Macquarie Buys $2 Billion Stake in U.K. Offshore Wind Farm

  • Race Bank project is at advanced stages of construction
  • Project to be commissioned in 2018, Dong Energy says

Macquarie Group Ltd. bought a 50 percent stake in the Race Bank offshore wind farm being developed in the U.K. North Sea from Dong Energy A/S for 1.6 billion pounds ($2 billion).

The investor will split ownership equally between Macquarie Capital and its Macquarie European Infrastructure Fund 5, according to a Dong statement. The 573-megawatt project 17 miles off the coast of Norfolk is due to be commissioned in 2018.

“We have seen a high level of interest from a number of potential investors in Race Bank,” said Samuel Leupold, the head of wind power at Dong. “This proves that our partnership model continues to be attractive.”
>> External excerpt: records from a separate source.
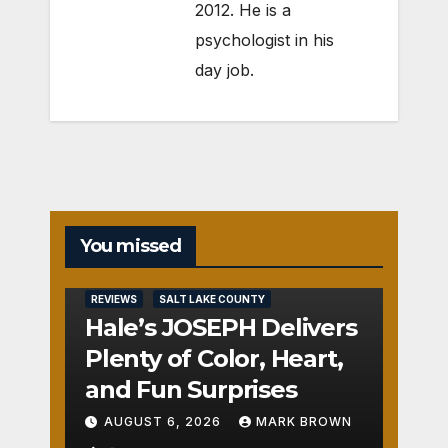
2012. He is a
psychologist in his
day job.
You missed
REVIEWS
SALT LAKE COUNTY
Hale’s JOSEPH Delivers
Plenty of Color, Heart,
and Fun Surprises
AUGUST 6, 2026
MARK BROWN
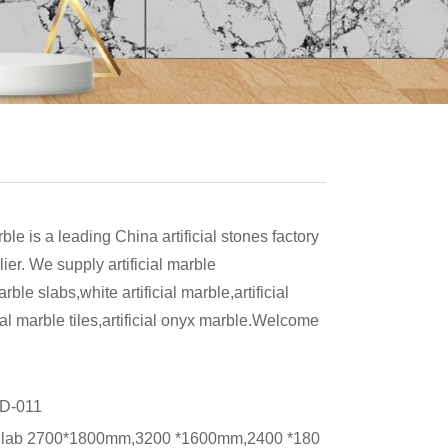
rble is a leading China artificial stones factory
ier. We supply artificial marble
arble slabs,white artificial marble,artificial
cial marble tiles,artificial onyx marble.Welcome
！
D-011
lab 2700*1800mm,3200 *1600mm,2400 *180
Dong gained as much as 5.4 percent, the most in over six months. The stock traded as high as 262 kroner ($37.36), up from 248.7 kroner at yesterday’s close.

The transaction costs include the equity stake and a commitment to fund half of the project’s capital expenditures, according to the statement. The two companies will share risks of construction managed by Dong. The Danish developer will operate and maintain the site when it’s ready.

Race Bank, which will consist of 91 turbines built by Siemens AG, will power 400,000 households when complete.

Macquarie is also a frontrunner in the sale of the U.K.’s Green Investment Bank, according to a person familiar with the process. The bank could be valued as high as 4.2 billion pounds, Shaun Kingsbury, chief executive officer, has said.

“The thing that stands out for me is Macquarie’s appetite in the energy space,” said Keegan Kruger, wind analyst at Bloomberg New Energy Finance. “They are targeting the GIB, fossil fuel assets and now this direct investment, which isn’t their first.”

“This deal also reinforces Dong’s ability to handle construction risk and proves they’re able to divest from an asset before it’s operational, offering the acquirer a larger return profile with added risk,” he said.